**What the task asks**
The records below hold a stretch from the line with "Cihlar, J., 2000." through the line with "Gerson, R., Amit, R., Grossman, S., 1985."; return exactly those lines, ends included, and nothing more.

**Records for processing**
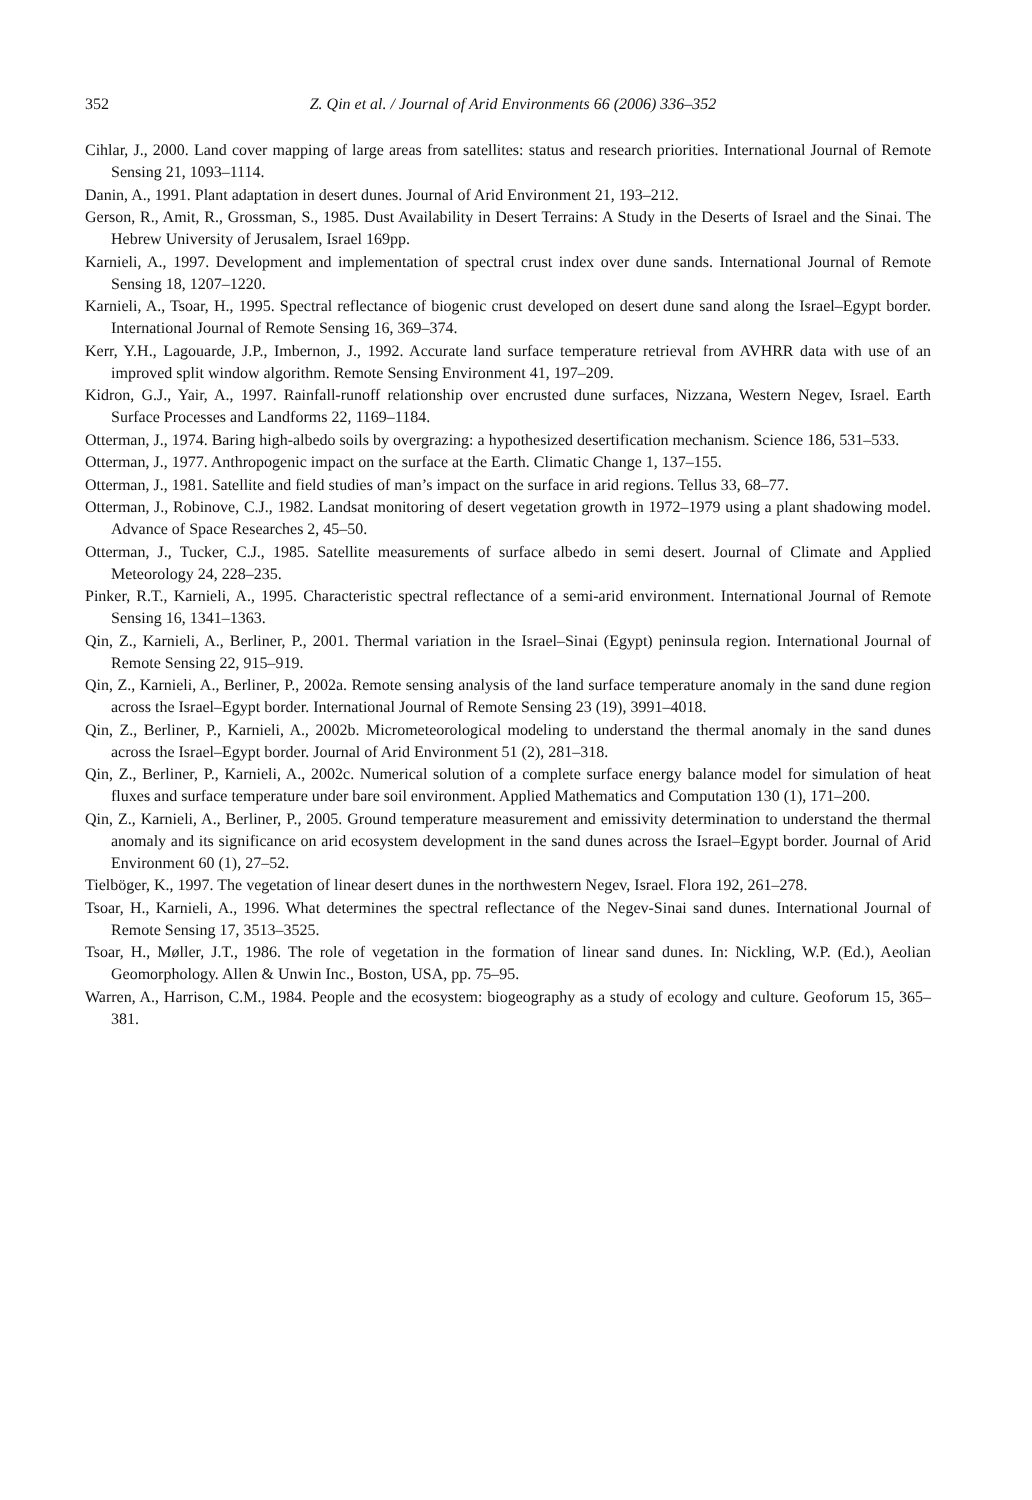352 Z. Qin et al. / Journal of Arid Environments 66 (2006) 336–352
Cihlar, J., 2000. Land cover mapping of large areas from satellites: status and research priorities. International Journal of Remote Sensing 21, 1093–1114.
Danin, A., 1991. Plant adaptation in desert dunes. Journal of Arid Environment 21, 193–212.
Gerson, R., Amit, R., Grossman, S., 1985. Dust Availability in Desert Terrains: A Study in the Deserts of Israel and the Sinai. The Hebrew University of Jerusalem, Israel 169pp.
Karnieli, A., 1997. Development and implementation of spectral crust index over dune sands. International Journal of Remote Sensing 18, 1207–1220.
Karnieli, A., Tsoar, H., 1995. Spectral reflectance of biogenic crust developed on desert dune sand along the Israel–Egypt border. International Journal of Remote Sensing 16, 369–374.
Kerr, Y.H., Lagouarde, J.P., Imbernon, J., 1992. Accurate land surface temperature retrieval from AVHRR data with use of an improved split window algorithm. Remote Sensing Environment 41, 197–209.
Kidron, G.J., Yair, A., 1997. Rainfall-runoff relationship over encrusted dune surfaces, Nizzana, Western Negev, Israel. Earth Surface Processes and Landforms 22, 1169–1184.
Otterman, J., 1974. Baring high-albedo soils by overgrazing: a hypothesized desertification mechanism. Science 186, 531–533.
Otterman, J., 1977. Anthropogenic impact on the surface at the Earth. Climatic Change 1, 137–155.
Otterman, J., 1981. Satellite and field studies of man’s impact on the surface in arid regions. Tellus 33, 68–77.
Otterman, J., Robinove, C.J., 1982. Landsat monitoring of desert vegetation growth in 1972–1979 using a plant shadowing model. Advance of Space Researches 2, 45–50.
Otterman, J., Tucker, C.J., 1985. Satellite measurements of surface albedo in semi desert. Journal of Climate and Applied Meteorology 24, 228–235.
Pinker, R.T., Karnieli, A., 1995. Characteristic spectral reflectance of a semi-arid environment. International Journal of Remote Sensing 16, 1341–1363.
Qin, Z., Karnieli, A., Berliner, P., 2001. Thermal variation in the Israel–Sinai (Egypt) peninsula region. International Journal of Remote Sensing 22, 915–919.
Qin, Z., Karnieli, A., Berliner, P., 2002a. Remote sensing analysis of the land surface temperature anomaly in the sand dune region across the Israel–Egypt border. International Journal of Remote Sensing 23 (19), 3991–4018.
Qin, Z., Berliner, P., Karnieli, A., 2002b. Micrometeorological modeling to understand the thermal anomaly in the sand dunes across the Israel–Egypt border. Journal of Arid Environment 51 (2), 281–318.
Qin, Z., Berliner, P., Karnieli, A., 2002c. Numerical solution of a complete surface energy balance model for simulation of heat fluxes and surface temperature under bare soil environment. Applied Mathematics and Computation 130 (1), 171–200.
Qin, Z., Karnieli, A., Berliner, P., 2005. Ground temperature measurement and emissivity determination to understand the thermal anomaly and its significance on arid ecosystem development in the sand dunes across the Israel–Egypt border. Journal of Arid Environment 60 (1), 27–52.
Tielböger, K., 1997. The vegetation of linear desert dunes in the northwestern Negev, Israel. Flora 192, 261–278.
Tsoar, H., Karnieli, A., 1996. What determines the spectral reflectance of the Negev-Sinai sand dunes. International Journal of Remote Sensing 17, 3513–3525.
Tsoar, H., Møller, J.T., 1986. The role of vegetation in the formation of linear sand dunes. In: Nickling, W.P. (Ed.), Aeolian Geomorphology. Allen & Unwin Inc., Boston, USA, pp. 75–95.
Warren, A., Harrison, C.M., 1984. People and the ecosystem: biogeography as a study of ecology and culture. Geoforum 15, 365–381.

**Response to the task**
Cihlar, J., 2000. Land cover mapping of large areas from satellites: status and research priorities. International Journal of Remote Sensing 21, 1093–1114.
Danin, A., 1991. Plant adaptation in desert dunes. Journal of Arid Environment 21, 193–212.
Gerson, R., Amit, R., Grossman, S., 1985. Dust Availability in Desert Terrains: A Study in the Deserts of Israel and the Sinai. The Hebrew University of Jerusalem, Israel 169pp.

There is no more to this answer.